PR 3 of 3 — stacked on #175 (mechanical rename) and #176 (true block-output capture). The combined diff shown includes both until they merge — review the top commit only (capture: v2-runner guard, capture_wait, global filesystem capture, NFS fsync docs): 17 files, +303/−36. I'll rebase as the stack merges.

Hi! We've been evaluating this branch as the capture/steering backend for our interpretability pipelines at Goodfire (residual-stream extraction + readout over large model batches), and validated it end-to-end on B200 (qwen3-8b, 103 requests x 36 layers x all prompt positions, ground-truthed against HF transformers hidden states). The design is excellent — bounded overload policies, atomic publish, per-request opt-in — and this PR contains the fixes and two small features that came out of that validation.

Fixes

1. (moved to #176: true block-output capture.)

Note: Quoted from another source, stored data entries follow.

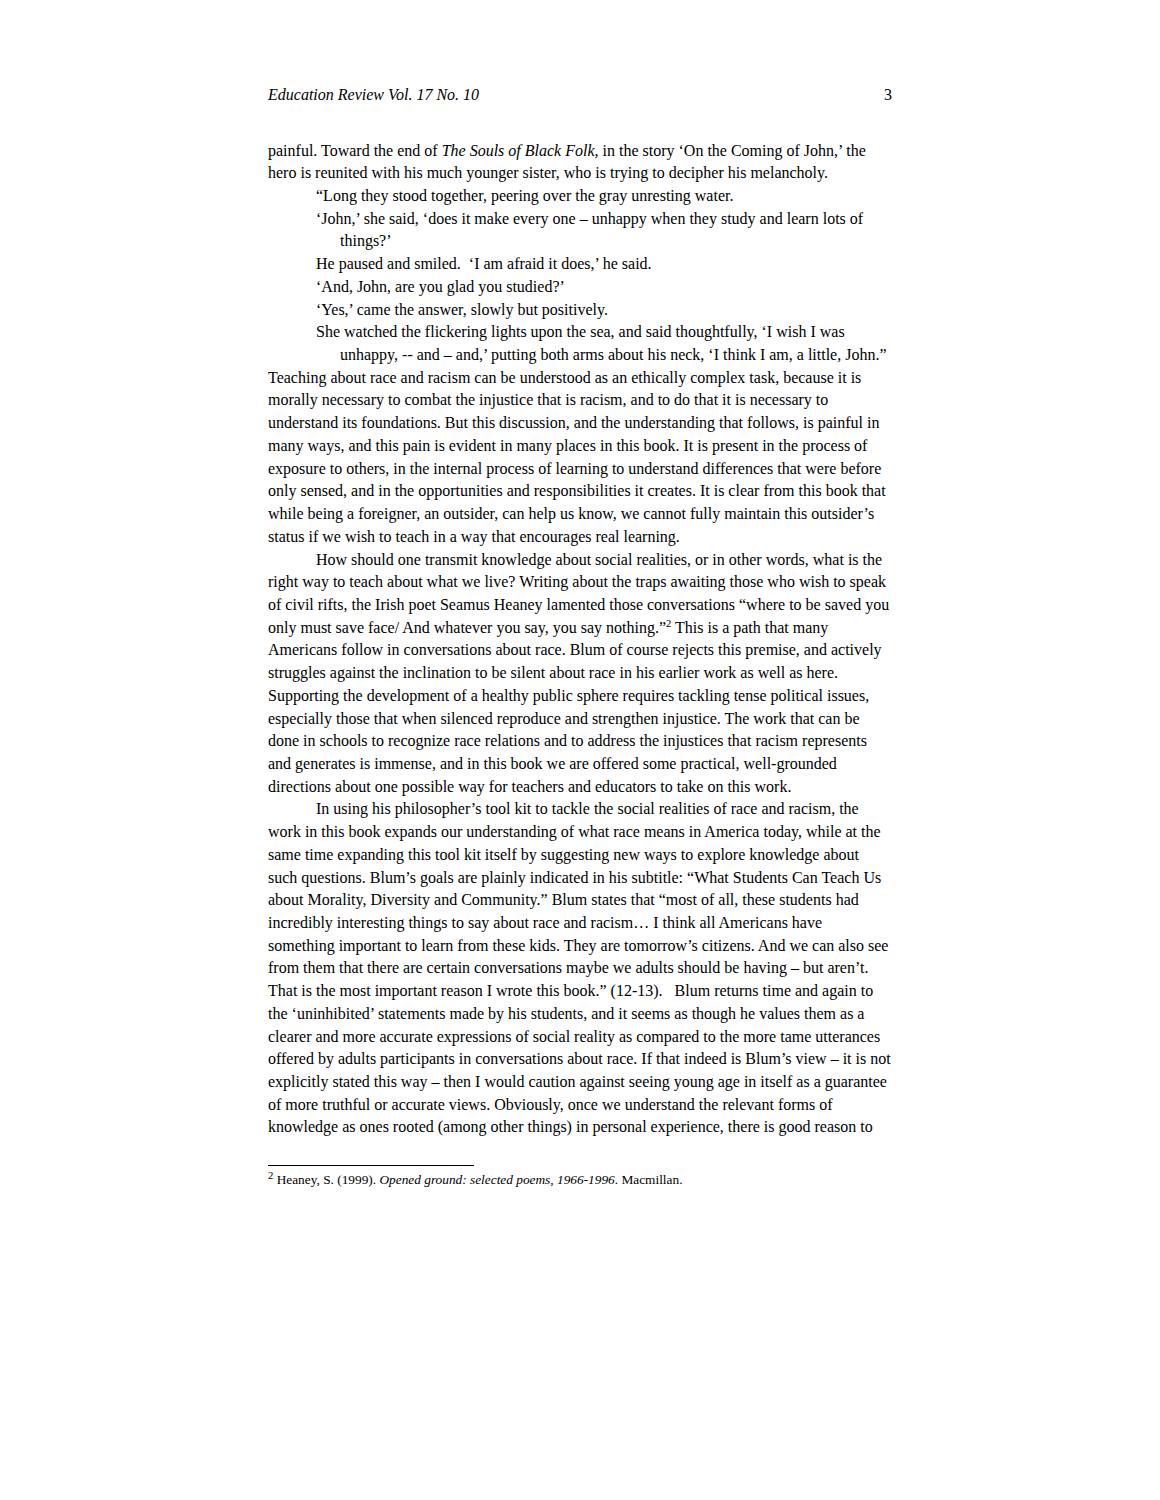Education Review Vol. 17 No. 10 3
painful. Toward the end of The Souls of Black Folk, in the story ‘On the Coming of John,’ the hero is reunited with his much younger sister, who is trying to decipher his melancholy.
“Long they stood together, peering over the gray unresting water.
‘John,’ she said, ‘does it make every one – unhappy when they study and learn lots of things?’
He paused and smiled. ‘I am afraid it does,’ he said.
‘And, John, are you glad you studied?’
‘Yes,’ came the answer, slowly but positively.
She watched the flickering lights upon the sea, and said thoughtfully, ‘I wish I was unhappy, -- and – and,’ putting both arms about his neck, ‘I think I am, a little, John.”
Teaching about race and racism can be understood as an ethically complex task, because it is morally necessary to combat the injustice that is racism, and to do that it is necessary to understand its foundations. But this discussion, and the understanding that follows, is painful in many ways, and this pain is evident in many places in this book. It is present in the process of exposure to others, in the internal process of learning to understand differences that were before only sensed, and in the opportunities and responsibilities it creates. It is clear from this book that while being a foreigner, an outsider, can help us know, we cannot fully maintain this outsider’s status if we wish to teach in a way that encourages real learning.
How should one transmit knowledge about social realities, or in other words, what is the right way to teach about what we live? Writing about the traps awaiting those who wish to speak of civil rifts, the Irish poet Seamus Heaney lamented those conversations “where to be saved you only must save face/ And whatever you say, you say nothing.”2 This is a path that many Americans follow in conversations about race. Blum of course rejects this premise, and actively struggles against the inclination to be silent about race in his earlier work as well as here. Supporting the development of a healthy public sphere requires tackling tense political issues, especially those that when silenced reproduce and strengthen injustice. The work that can be done in schools to recognize race relations and to address the injustices that racism represents and generates is immense, and in this book we are offered some practical, well-grounded directions about one possible way for teachers and educators to take on this work.
In using his philosopher’s tool kit to tackle the social realities of race and racism, the work in this book expands our understanding of what race means in America today, while at the same time expanding this tool kit itself by suggesting new ways to explore knowledge about such questions. Blum’s goals are plainly indicated in his subtitle: “What Students Can Teach Us about Morality, Diversity and Community.” Blum states that “most of all, these students had incredibly interesting things to say about race and racism… I think all Americans have something important to learn from these kids. They are tomorrow’s citizens. And we can also see from them that there are certain conversations maybe we adults should be having – but aren’t. That is the most important reason I wrote this book.” (12-13). Blum returns time and again to the ‘uninhibited’ statements made by his students, and it seems as though he values them as a clearer and more accurate expressions of social reality as compared to the more tame utterances offered by adults participants in conversations about race. If that indeed is Blum’s view – it is not explicitly stated this way – then I would caution against seeing young age in itself as a guarantee of more truthful or accurate views. Obviously, once we understand the relevant forms of knowledge as ones rooted (among other things) in personal experience, there is good reason to
2 Heaney, S. (1999). Opened ground: selected poems, 1966-1996. Macmillan.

2. Force the v1 model runner when capture/steering is configured.
Capture/steering are wired into gpu_model_runner.py only; the v2 runner (auto-selected for DEFAULT_V2_MODEL_RUNNER_ARCHITECTURES) silently no-ops everything — requests 200, zero files, zero errors. Both features now register in _get_v2_model_runner_unsupported_features().

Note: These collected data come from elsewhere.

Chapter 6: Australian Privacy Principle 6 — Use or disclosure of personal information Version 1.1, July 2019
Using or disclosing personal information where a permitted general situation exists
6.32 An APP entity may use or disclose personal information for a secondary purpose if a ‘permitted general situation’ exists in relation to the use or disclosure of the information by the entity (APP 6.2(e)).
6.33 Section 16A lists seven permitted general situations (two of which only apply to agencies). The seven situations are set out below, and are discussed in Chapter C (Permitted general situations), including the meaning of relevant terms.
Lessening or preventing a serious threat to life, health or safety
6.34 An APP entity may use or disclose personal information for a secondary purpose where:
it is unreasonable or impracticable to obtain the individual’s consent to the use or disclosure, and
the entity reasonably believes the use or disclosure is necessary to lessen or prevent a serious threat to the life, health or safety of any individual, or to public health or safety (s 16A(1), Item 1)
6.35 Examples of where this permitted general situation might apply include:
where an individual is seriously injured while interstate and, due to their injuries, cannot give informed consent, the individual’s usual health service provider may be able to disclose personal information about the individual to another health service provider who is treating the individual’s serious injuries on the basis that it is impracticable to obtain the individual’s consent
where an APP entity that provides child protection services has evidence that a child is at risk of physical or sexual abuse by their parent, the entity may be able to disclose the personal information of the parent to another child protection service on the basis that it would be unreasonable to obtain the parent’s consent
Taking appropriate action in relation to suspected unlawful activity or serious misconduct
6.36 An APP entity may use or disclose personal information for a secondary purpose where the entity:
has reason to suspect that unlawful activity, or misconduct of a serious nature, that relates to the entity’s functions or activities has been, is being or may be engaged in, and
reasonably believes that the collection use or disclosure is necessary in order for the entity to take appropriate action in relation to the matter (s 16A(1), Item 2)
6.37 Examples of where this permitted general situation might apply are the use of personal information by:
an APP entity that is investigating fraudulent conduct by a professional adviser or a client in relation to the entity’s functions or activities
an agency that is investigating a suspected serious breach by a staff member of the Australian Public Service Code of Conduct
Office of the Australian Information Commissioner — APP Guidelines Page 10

3. Five latent bugs in the capture-result reporting path.
capture_results was empty for every request, always:

  • the finalize callback captured the stash dict by reference at closure-creation time, but the per-step drain swaps that dict — results landed in an orphaned dict;
  • results only rode ModelRunnerOutputs, which stop when the engine idles — finalize (~seconds later) starved;
  • the async core client dropped EngineCoreOutputs carrying neither outputs nor stats;
  • the output handler only processed outputs inside the per-request slicing loop (zero outputs = zero delivery);
  • engine-internal request ids carry a random suffix vs the client-facing id.
    Also: Path objects msgspec-round-trip into bytes across the engine IPC boundary; the response payload coercer now stringifies defensively.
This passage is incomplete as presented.